Two-component relativistic calculations of electric-field gradients using exact decoupling methods: Spin-orbit and picture-change effects

Electric field gradients (EFGs) for heavy nuclei in diatomic molecules (hydrogen halides and group-13 iodides), uranyl (UO2 ²⁺), and a uranyl carbonate complex, were computed with different formally exactly (or nearly exactly) decoupled two-component relativistic Hamiltonians: the "exact two-component" (X2C) method, the Barysz-Sadlej-Snijders (BSS) approach, and up to 35th order in the Douglas-Kroll-Hess (DKH) expansion, utilizing a new implementation in the open-source NWChem quantum chemistry package.
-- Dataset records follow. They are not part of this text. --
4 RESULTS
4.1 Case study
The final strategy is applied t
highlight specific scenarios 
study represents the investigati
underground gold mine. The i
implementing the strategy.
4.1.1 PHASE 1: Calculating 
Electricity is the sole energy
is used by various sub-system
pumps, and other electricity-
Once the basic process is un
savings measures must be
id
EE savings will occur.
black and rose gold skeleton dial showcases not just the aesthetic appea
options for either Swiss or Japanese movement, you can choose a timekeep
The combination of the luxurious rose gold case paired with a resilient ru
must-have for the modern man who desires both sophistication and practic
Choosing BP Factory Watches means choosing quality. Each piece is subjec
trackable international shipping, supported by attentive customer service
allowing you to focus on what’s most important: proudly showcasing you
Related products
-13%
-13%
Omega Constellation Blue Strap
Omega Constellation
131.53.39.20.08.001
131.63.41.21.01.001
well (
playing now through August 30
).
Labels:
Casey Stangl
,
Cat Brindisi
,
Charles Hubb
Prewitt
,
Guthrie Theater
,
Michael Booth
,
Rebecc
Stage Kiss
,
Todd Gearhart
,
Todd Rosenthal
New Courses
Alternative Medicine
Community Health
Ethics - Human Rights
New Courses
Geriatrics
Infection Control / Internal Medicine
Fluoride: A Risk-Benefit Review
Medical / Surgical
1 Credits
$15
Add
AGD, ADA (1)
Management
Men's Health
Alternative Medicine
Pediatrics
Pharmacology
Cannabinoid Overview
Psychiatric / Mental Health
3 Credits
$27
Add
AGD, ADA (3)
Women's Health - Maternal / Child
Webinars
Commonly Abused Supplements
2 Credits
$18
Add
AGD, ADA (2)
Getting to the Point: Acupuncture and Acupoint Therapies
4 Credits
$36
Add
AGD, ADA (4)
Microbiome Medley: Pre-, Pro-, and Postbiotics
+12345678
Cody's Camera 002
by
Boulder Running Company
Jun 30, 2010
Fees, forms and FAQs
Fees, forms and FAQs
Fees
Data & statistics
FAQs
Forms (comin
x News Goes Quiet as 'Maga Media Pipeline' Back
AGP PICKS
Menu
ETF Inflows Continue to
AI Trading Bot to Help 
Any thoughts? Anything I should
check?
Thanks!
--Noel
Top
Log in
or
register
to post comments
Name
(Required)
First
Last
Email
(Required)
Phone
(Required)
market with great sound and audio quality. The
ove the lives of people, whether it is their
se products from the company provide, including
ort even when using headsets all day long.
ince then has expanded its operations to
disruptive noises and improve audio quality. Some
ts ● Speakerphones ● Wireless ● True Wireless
Results from two-component Hartree-Fock and density functional theory (DFT) calculations at the scalar relativistic approximation as well as including spin-orbit coupling are reported. Picture-change corrected EFGs obtained with X2C, BSS, and high-order DKH are shown to be numerically equivalent. Effects from spin-orbit coupling on the EFGs tend to be moderate but should not be excluded for reliable predictions. Picture-change effects on the EFG of a heavy atom can be as large as the correct picture-change corrected value, as is shown for the uranium EFG in the uranyl systems. The results demonstrate the necessity of simultaneously including spin-orbit and picture-change effects in calculations of heavy atom EFGs.